Gene's death in October 2002 was a huge setback for Margaret. They had been married and best friends for 56 years.
While Margaret's family always ranks number one in her top three reasons for living, a close second is her dear circle of friends, fondly named the Higgins Lake Hussies. These eight ladies shared loves, losses, happy times, and sad times during most of their lives. Three of the original Hussies have passed away but the remaining five continue their close friendship. Each year they travel North to one of their vacation homes to spend time reminiscing, eating, shopping and just being together. This past September, just before the Hussies' annual Northern adventure, Margaret broke her hip in a fall on the wet pavement. With the help of great doctors, caregivers and her strong determination she has recovered and is so happy to be back in her own home on Cambridge. The best evidence of Margaret Butman's amazing sense of humor and congeniality is her relationship with her eight grandchildren ranging in ages from 17 to 42. Each genuinely enjoys her company, visits her regularly and calls her often. They insist that the only place to celebrate Christmas is at Grandma's and have done so every year since each of their births. They are delighted when she quotes her own mother, which she is known to do regularly.

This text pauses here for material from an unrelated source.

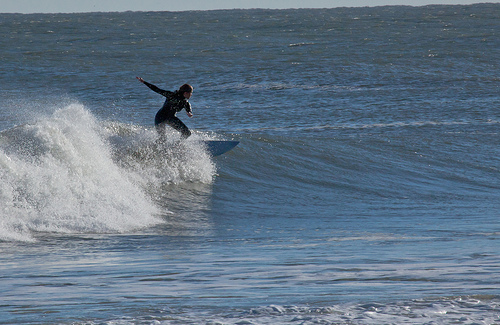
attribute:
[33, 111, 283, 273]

On any given Tuesday, late in the afternoon, you'll find Margaret doing the third of her top three reasons for living. Five friends (one lucky gentleman and four ladies) come together to reminisce about days gone by and share a glass of wine. They bring jokes and Margaret is said to be the best joke teller of the group. When she's unable to attend the “Tavern on the Green” her friends agree that their meetings just aren't the same without her.
It's a sure bet that Margaret will tell you that Ypsilanti has been good to her and her family. Those in her community who are fortunate enough to know this lovely lady will agree they will never forget the “Irish Eyes” or the “lilt of Irish laughter” of Margaret Ryan Butman.